Lodovico Festa ci ha regalato da alcuni anni non più soltanto la sua straordinaria intelligenza consegnata alle brevi note che scrive per Tempi e alle corpose ricerche condensate in sapidi saggi per Studi Cattolici, ma anche una vena di scrittore tout court, che potremmo definire di romanziere d’alta classe, se essa non si mimetizzasse sotto la veste di autore di romanzi polizieschi. È in libreria da qualche giorno il quarto dei libri di questa sorta di storia italiana vista sotto le lenti dell’intrigante giallista che si nasconde nei panni dell’ingegner Mario Cavenaghi, già probiviro di un PCI milanese descritto nella sua storia declinante recente, con un acume festiano tipico della grande sociologia e dell’arte della politica di cui il nostro autore è insuperato maestro. Quel PCI sembrerebbe ormai scomparso, ma invece è ben vivo nell’anima dei suoi antichi militanti, isolati e sperduti solo nell’immaginario dei più, ma pronti a ritrovare se stessi e i legami fraterni di fronte all’ingiustizia e al pericolo di veder disperdere ciò che neppure l’errata scelta dell’altro PCI ha potuto sradicare.



L’altro PCI: non quello di cui i personaggi positivi di Festa sono il ritratto dignitoso e imperituro come la loro formazione spirituale.
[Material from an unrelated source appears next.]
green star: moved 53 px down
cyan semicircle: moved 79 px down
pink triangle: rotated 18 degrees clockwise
L’altro PCI fu ed è – per quel che ne rimane sotto altre spoglie – quello che cedette e vendette l’anima a una magistratura strumento tra il consapevole e il fanatizzato di quel grande disegno anti-italiano che fu l’inganno di Tangentopoli.



E di una nuova tappa di questa storia si tratta in Freddo al cuore (Marsilio, 2024), ultima illuminante fatica di Festa. Siamo nel 1994, nei rigagnoli di Tangentopoli ancora ben vivi e l’assassinio di un vecchio quadro comunista è al centro sia delle macchine oliate delle amministrazioni e delle società economiche municipali sia delle reti della mafia radicatasi in Lombardia negli anni Sessanta. Le infelici scelte repressive che si compirono allora, anziché isolare, radicarono il potere di una criminalità antropologicamente piuttosto che economicisticamente fondata, e ne garantirono la riperpetuazione. Il PCI combatté quel fenomeno, ma non poté non esserne sfiorato.
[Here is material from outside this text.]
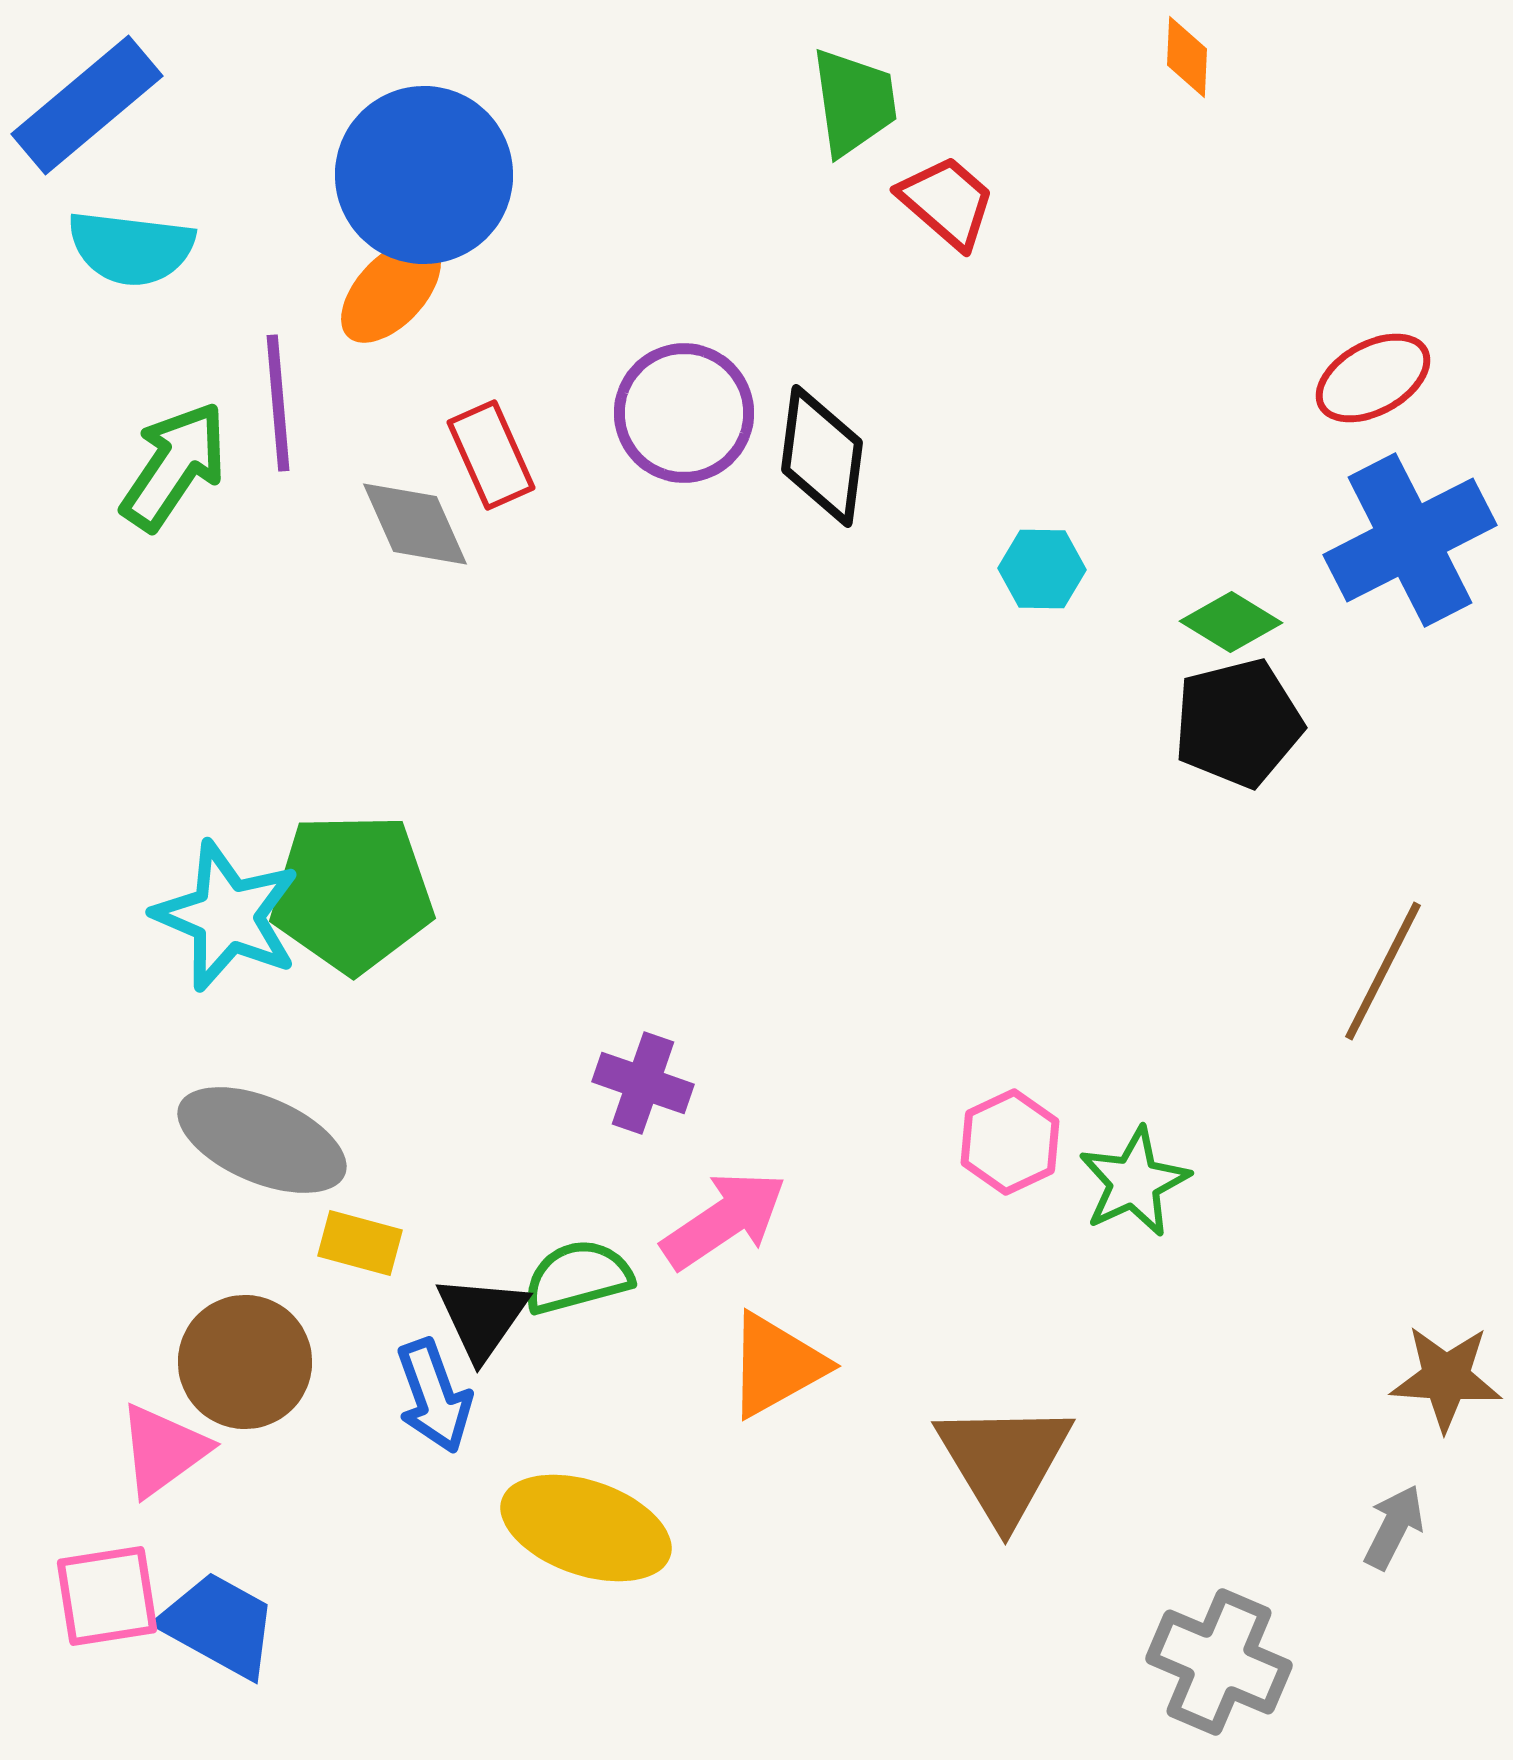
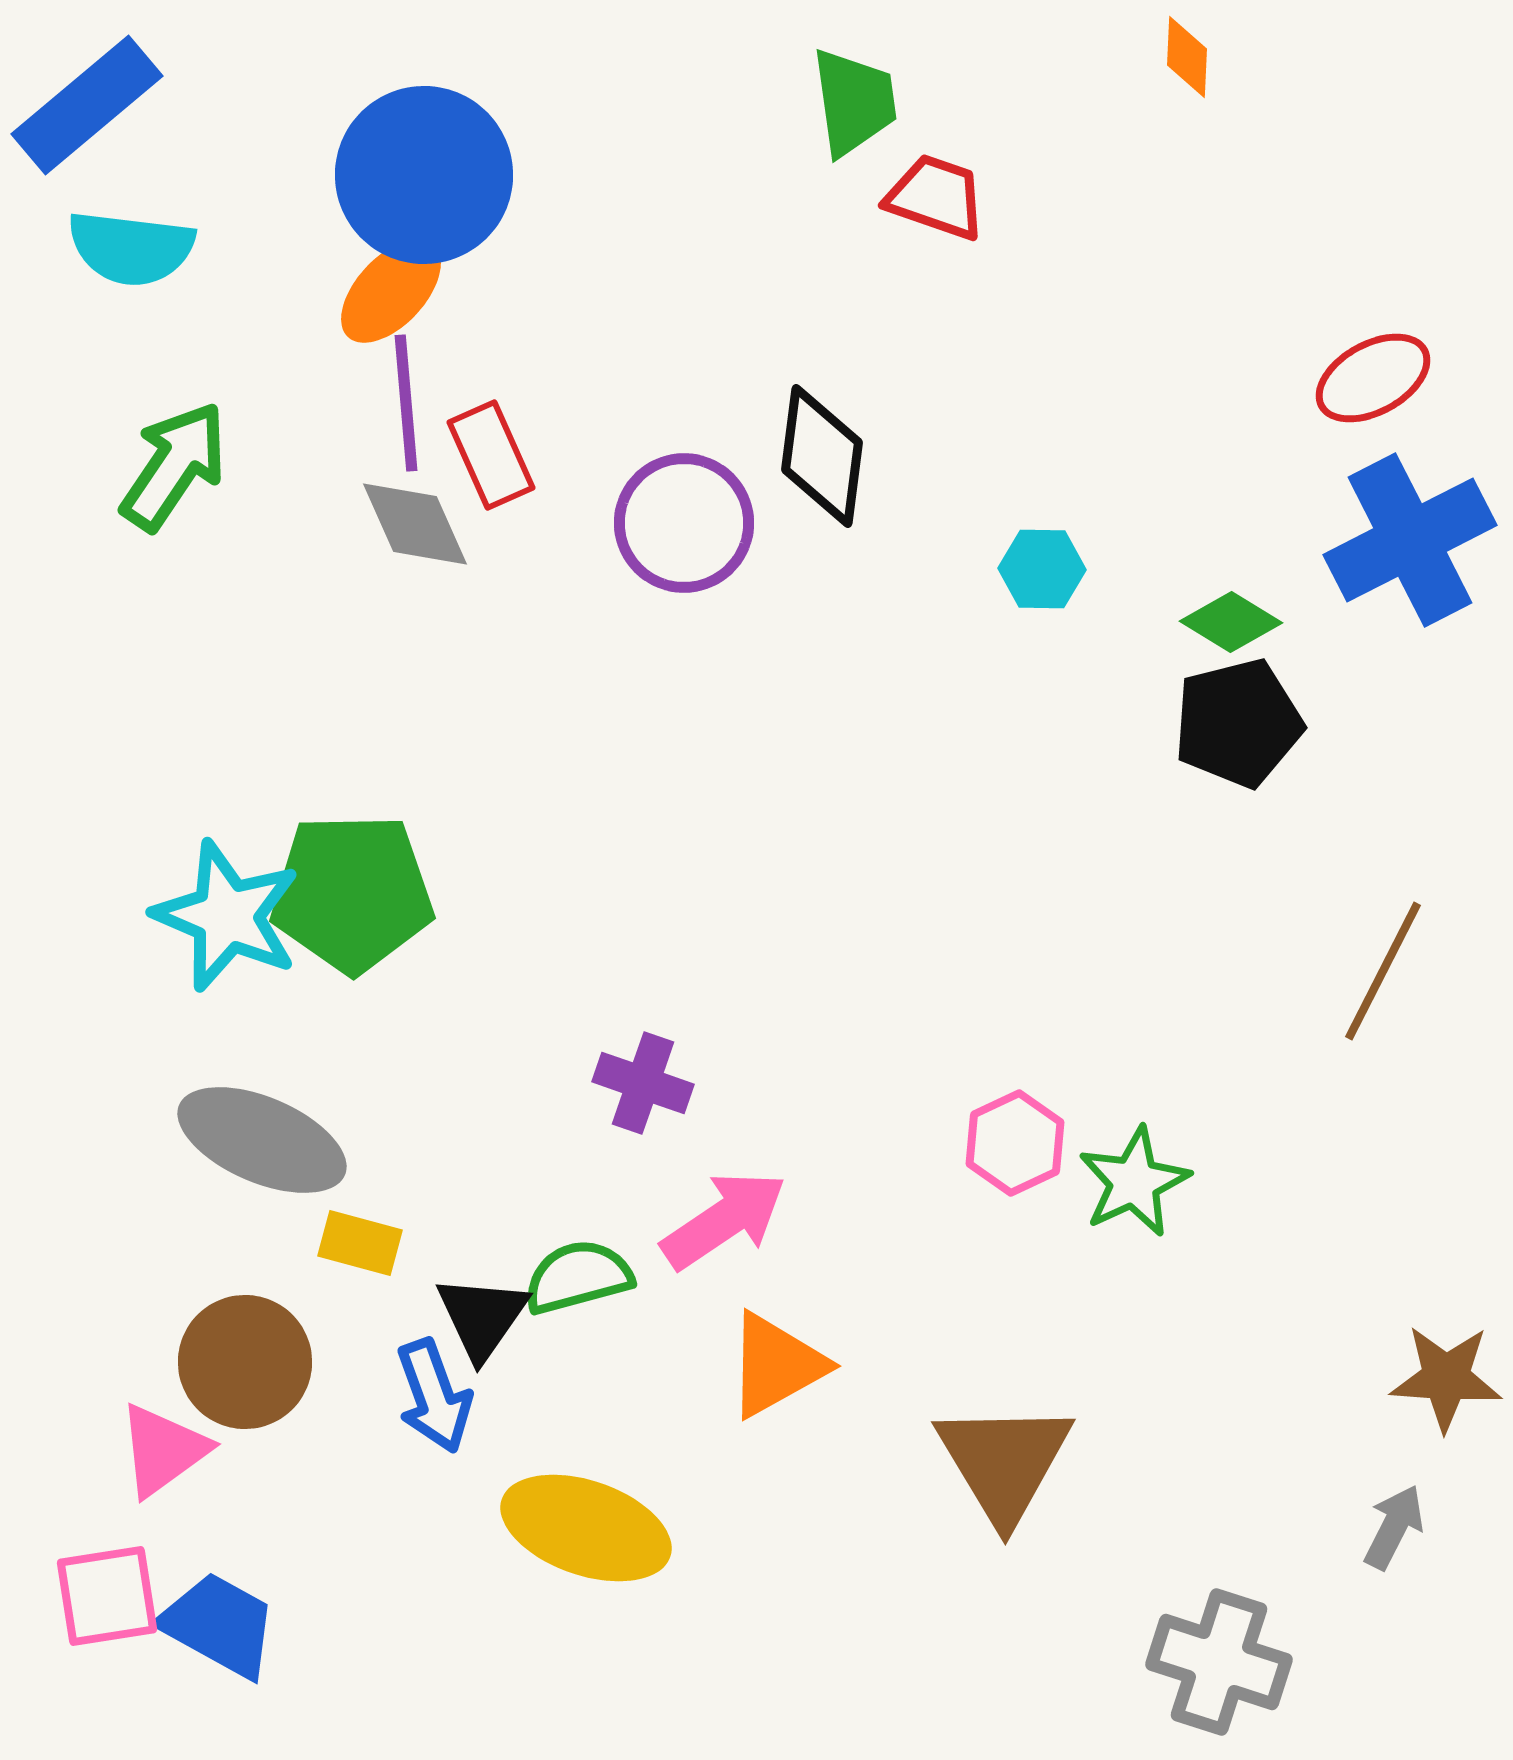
red trapezoid: moved 11 px left, 5 px up; rotated 22 degrees counterclockwise
purple line: moved 128 px right
purple circle: moved 110 px down
pink hexagon: moved 5 px right, 1 px down
gray cross: rotated 5 degrees counterclockwise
Il libro di Festa è il canto doloroso di come in quel contesto poté affermarsi via via la disgregazione sempre più profonda del patrimonio morale di un comunismo collante sociale, emancipatore e integratore anche degli immigrati che giunsero in quegli anni in Lombardia e che il PCI seppe trasformare in militanti tra loro legati da affinità amicali e rispettosi della legge e dell’ordine più di quanto comunemente si pensi e si sia pensato.

Ed è proprio in questo intreccio tra valori rivoluzionari e valori nazionali che si dipana il segreto ordito del libro sapientemente intessuto da Festa, con effetti sconcertanti che non mancano di illuminare legami internazionali in quella lotta per il dominio del mondo che ora è evidente sotto i nostri occhi. Non togliamo il gusto della sorpresa al lettore. Ma non si può non dire che quest’ultima fatica di Festa disvela un disagio che non è morale, ma è quello della nostalgia affettiva di un mondo di valori ormai scomparsi e vivi, tanto più per questo, in un ricordo che tocca livelli di un intimo dolore che solo la moralità conservata ancora gelosamente dall’autore e dai suoi più fedeli lettori – tra i quali ha l’onore di annoverarsi chi scrive – può consentire con vivo rimpianto di comprendere.